Kollberg se preguntó por qué estaría tan interesado, ya que el afán de ayudar no era norma habitual en Gunvald Larsson.

—En cuanto a esa puta de la Hansson —dijo Gunvald Larsson en un tono lúgubre—, yo creo que lo mejor es que hables con el departamento de moralidad y orden.

—Sí, ya lo había pensado.

—Sí, claro, lo que pasó fue seguramente que tuvo que mostrar la documentación cuando el primer interrogatorio en Malmö, pero en cambio pudo sacarse de la manga una dirección cualquiera, aunque probablemente sea cierto que se llama Helena Hansson.

Kollberg también había pensado en eso, pero se abstuvo de hacer comentarios. Colgó y volvió a llamar, esta vez a Åsa Torell, del departamento de moralidad y orden.

13

En cuanto Gunvald Larsson terminó de hablar por teléfono, bajó, se metió en el coche y salió en dirección a Lidingö. Tenía la cara contraída y le dominaba un absoluto mal humor. Observó sus manos grandes y peludas, que temblaban agarradas al volante.

Ya en Tjädervägen le echó un rápido vistazo a la ostentosa mansión de Broberg, se dirigió a la casa de al lado y llamó a la puerta. Le abrió la misma mujer rubia y delgada que había despachado a Kollberg tan miserablemente un par de horas antes.

Cuando vio a aquel gigantón en la escalera, se le mudó el semblante.

—¡Gunvald! —exclamó indignada—. ¿Cómo tienes estómago para presentarte aquí?

—¡Ah! —dijo bromeando—, el verdadero amor no se marchita nunca.
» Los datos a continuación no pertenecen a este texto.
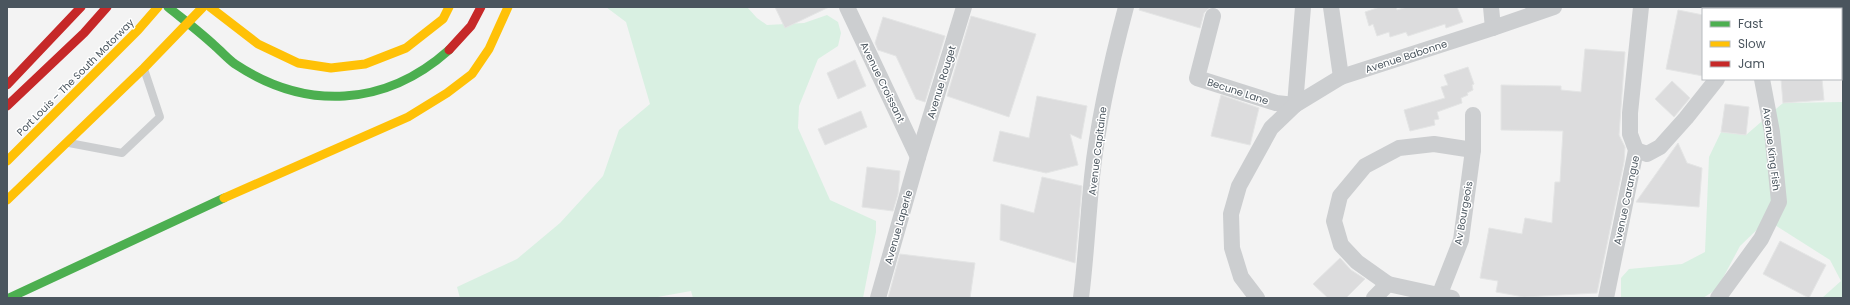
<svg xmlns="http://www.w3.org/2000/svg" width="1850" height="305" viewBox="0 0 1850 305" font-family="Poppins,sans-serif">
	<style>
		.green { fill: #d9f0e2 }
		.building { fill: #dcdcdd; stroke: #e4e5e5 }
		.lines { fill: none; stroke-linecap: round; stroke-linejoin: round }
		.lane { stroke: #ccced0; stroke-width: 8 }
		.street { stroke: #ccced0; stroke-width: 16 }
		.fast { stroke: #4caf50; stroke-width: 9 }
		.slow { stroke: #ffc107; stroke-width: 9 }
		.jam { stroke: #c62828; stroke-width: 9 }
		.labels { text-anchor: middle; stroke-width: 3; stroke-linejoin: round; paint-order: stroke }
		.street-label { font-size: 10px; fill: #4a555e; stroke: #fff }
	</style>
	<rect width="100%" height="100%" fill="#f3f3f3"/>
	<g class="green">
		<polygon points="606,7 747,7 757,18 767,25 804,23 827,15 838,22 841,33 838,46 818,59 799,106 798,128 830,200 876,221 876,232 863,298 693,298 691,291 652,298 460,298 457,287 517,259 560,223 603,176 619,130 650,104 626,22"/>
		<polygon points="1843,102 1843,298 1822,298 1841,281 1830,260 1767,220 1740,246 1717,289 1703,298 1621,298 1621,278 1629,269 1682,264 1705,252 1709,157 1721,132 1746,135 1783,103"/>
	</g>
	<g class="building">
		<polygon points="775,7 829,7 785,28"/>
		<polygon points="1140,7 1210,7 1204,13 1200,28 1139,10"/>
		<polygon points="1380,7 1396,7 1397,10 1407,7 1457,7 1463,22 1446,28 1445,24 1408,36 1406,32 1390,37 1389,32 1377,36 1373,24 1369,26 1365,12"/>
		<polygon points="1678,10 1703,15 1703,76 1666,69"/>
		<polygon points="971,16 1036,34 1009,117 947,96"/>
		<polygon points="883,17 945,36 925,102 916,99 896,56 878,50 875,43"/>
		<polygon points="1585,49 1625,52 1619,135 1625,147 1624,162 1597,293 1524,297 1496,292 1498,281 1480,278 1489,228 1522,234 1525,218 1552,223 1555,182 1560,182 1563,131 1501,130 1501,85 1561,86 1561,90 1581,92"/>
		<polygon points="855,60 866,86 838,99 827,73"/>
		<polygon points="1468,67 1474,84 1472,85 1473,90 1467,93 1468,95 1461,98 1462,103 1437,112 1439,119 1434,120 1435,125 1410,131 1404,110 1445,98 1441,87 1448,85 1444,75"/>
		<polygon points="1781,79 1822,79 1824,100 1783,103"/>
		<polygon points="1672,81 1690,98 1674,117 1655,99"/>
		<polygon points="1221,95 1259,108 1250,145 1211,136"/>
		<polygon points="1037,96 1087,106 1081,139 1070,134 1078,165 1046,173 993,161 1000,131 1029,138"/>
		<polygon points="1725,104 1749,107 1746,135 1721,132"/>
		<polygon points="861,111 867,127 825,145 818,129"/>
		<polygon points="1678,143 1687,163 1702,168 1699,207 1636,202"/>
		<polygon points="867,167 900,171 898,194 893,211 862,207"/>
		<polygon points="1042,177 1082,186 1075,263 1000,240 1001,204 1034,213"/>
		<polygon points="1780,241 1826,265 1809,298 1763,274"/>
		<polygon points="900,254 975,263 970,298 888,298"/>
		<polygon points="1340,258 1351,270 1365,279 1346,298 1328,298 1313,284"/>
	</g>
	<g class="lines">
		<polyline class="lane" points="69,143 122,153 160,117 144,69"/>
		<g class="street">
			<polyline points="847,7 918,157"/>
			<polyline points="1331,7 1341,77"/>
			<polyline points="1491,7 1493,28"/>
			<polyline points="1732,7 1733,9"/>
			<polyline points="1213,16 1197,78 1276,103 1295,105 1303,7"/>
			<polyline points="1841,32 1843,32"/>
			<polyline points="1636,150 1647,154 1660,147 1686,118 1717,79"/>
			<polyline points="1388,284 1357,262 1341,245 1334,221 1340,196 1365,166 1399,148 1434,144 1473,150"/>
			<polyline points="1439,296 1461,240 1473,150 1473,115"/>
			<polyline points="878,298 918,157 964,7"/>
			<path d="M1081,298C1086,258 1088,217 1092,177C1098,119 1111,63 1126,7"/>
			<polyline points="1257,298 1241,277 1232,248 1231,214 1239,186 1271,128 1295,105 1341,77 1493,28 1554,7"/>
			<polyline points="1374,298 1388,284 1452,298"/>
			<polyline points="1606,298 1636,150 1630,134 1630,113 1641,7"/>
			<polyline points="1718,298 1761,239 1779,202 1772,132 1762,79"/>
		</g>
		<g class="fast">
			<path d="M168,7C184,20 200,32 215,46C222,52 228,59 235,64C306,111 385,107 449,50"/>
			<polyline points="9,298 224,198"/>
		</g>
		<g class="slow">
			<polyline points="210,7 258,44 298,63 331,68 365,64 406,48 443,19 449,7"/>
			<polyline points="7,161 138,30 158,7"/>
			<polyline points="224,198 408,117 447,93 472,74 489,49 508,7"/>
			<polyline points="7,200 144,68 203,7"/>
		</g>
		<g class="jam">
			<polyline points="449,50 471,26 481,7"/>
			<polyline points="7,85 81,7"/>
			<polyline points="7,106 84,33 107,7"/>
		</g>
	</g>
	<g class="labels">
		<g class="street-label">
			<text transform="translate(1406 56) rotate(-18)" y="4">Avenue Babonne</text>
			<text transform="translate(75 77) rotate(-45)" y="4">Port Louis – The South Motorway</text>
			<text transform="translate(883 82) rotate(64)" y="4">Avenue Croissant</text>
			<text transform="translate(941 82) rotate(-73)" y="4">Avenue Rouget</text>
			<text transform="translate(1238 91) rotate(18)" y="4">Becune Lane</text>
			<text transform="translate(1772 149) rotate(83)" y="4">Avenue King Fish</text>
			<text transform="translate(1097 151) rotate(-83)" y="4">Avenue Capitaine</text>
			<text transform="translate(1626 200) rotate(-78)" y="4">Avenue Carangue</text>
			<text transform="translate(1463 213) rotate(-80)" y="4">Av Bourgeois</text>
			<text transform="translate(898 227) rotate(-74)" y="4">Avenue Laperle</text>
		</g>
	</g>
	<rect width="1850" height="305" fill="none" stroke="#4a555e" stroke-width="16"/>
	<rect x="1702" y="8" width="140" height="72" fill="#ffffff" stroke="#b7bbbf"/>
	<rect x="1710" y="21" width="20" height="6" fill="#4caf50" stroke="#b7bbbf"/>
	<text x="1738" y="28" font-size="12" fill="#4a555e">Fast</text>
	<rect x="1710" y="41" width="20" height="6" fill="#ffc107" stroke="#b7bbbf"/>
	<text x="1738" y="48" font-size="12" fill="#4a555e">Slow</text>
	<rect x="1710" y="61" width="20" height="6" fill="#c62828" stroke="#b7bbbf"/>
	<text x="1738" y="68" font-size="12" fill="#4a555e">Jam</text>
</svg>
—Llevo más de diez años sin verte y estoy muy contenta.

—¡Muy aguda!

—Vi tu foto en los periódicos el invierno pasado. Bueno, pues los quemé en la chimenea.

—¡Oh, qué amable!

Ella frunció sus cejas rubias con aire de sospecha.

—¿Has sido tú el que ha hecho venir a ese gordinflón esta mañana?

—No, la verdad es que no, pero vengo para lo mismo.

—Debes de estar loco.

—¿Tú crees?

—Además, no puedo decir nada más que lo que le he dicho a aquel hombre: que yo no espío a mis vecinos.

—Ah, ¿no? ¿Quieres tomarme el pelo a mí también, o quieres que empiece a romper a patadas esta puerta tan cara y estos alabastros y todo lo que pille?

—Se te tendría que caer la cara de vergüenza, pero eres tan idiota que no tienes ni vergüenza.

—¡Hombre, esto va mejorando!

—Bah, entra, que estás dando un espectáculo ahí afuera.

Le franqueó la puerta y Gunvald Larsson entró.